Макс склоняется над ней, приподнимает подбородок пальцами. Легко касается её распухших от поцелуев губ своими.
– Я тут подумал, Альда. О том, о чём мы говорили. Ты можешь не верить, что проснёшься. Не надо. Я буду верить за двоих. И когда это случится – когда моя правда победит твой страх – обещай: ты исполнишь одно-единственное моё желание.
– Какое? – спрашивает она, прикрывая глаза. Ей хочется ещё целоваться. Но она сейчас в этом не признается.
– Вот потом и узнаешь, – Макс целует лёгкими прикосновениями веки, скулы, уголки губ. По очереди. Он похож на художника, что накладывает лёгкие мазки на новую картину. Нежно и любовно, предвкушая, какой она станет, когда работа подойдёт к концу.
Альда не спорит. И не потому, что увлечена действиями Макса. Ей нетрудно. Она может исполнить любое его желание, как золотая рыбка. Без всяких условий. Ему стоит только попросить или, на худой конец, приказать.
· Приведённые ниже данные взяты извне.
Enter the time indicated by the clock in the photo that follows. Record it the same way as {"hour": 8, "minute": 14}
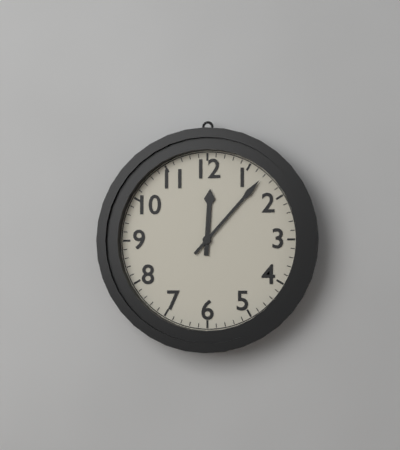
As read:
{"hour": 12, "minute": 7}
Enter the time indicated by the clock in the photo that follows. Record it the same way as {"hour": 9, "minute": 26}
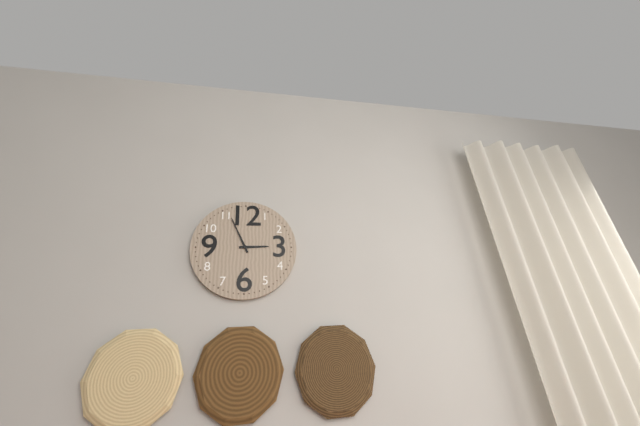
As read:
{"hour": 2, "minute": 56}
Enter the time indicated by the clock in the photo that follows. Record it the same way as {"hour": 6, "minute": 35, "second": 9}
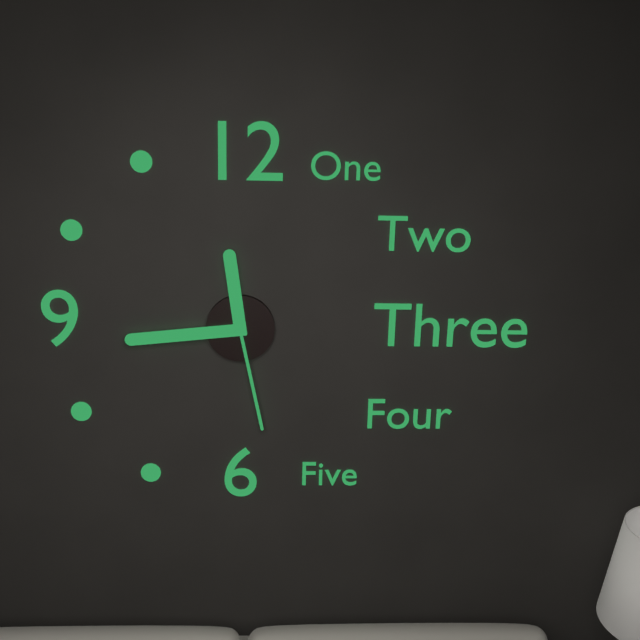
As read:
{"hour": 11, "minute": 44, "second": 28}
Она не слабая, нет. И не безвольная. Просто он именно тот, для которого она готова разорвать любую одежду на лоскуты и сшить заново нечто новое и шедевральное. Для этого даже зрения иметь не нужно. Достаточно прислушиваться к сердцу, что томительными толчками бьётся в груди, когда этот парень оказывается рядом.
Макс
Она уснула. Устроила из двух одеял гнездо, укуталась так, что только нос выглядывает, и вырубилась в какой-то момент на полуслове. Они слишком много разговаривали. О всякой ерунде. О бабочках. О каплях дождя. О музыке.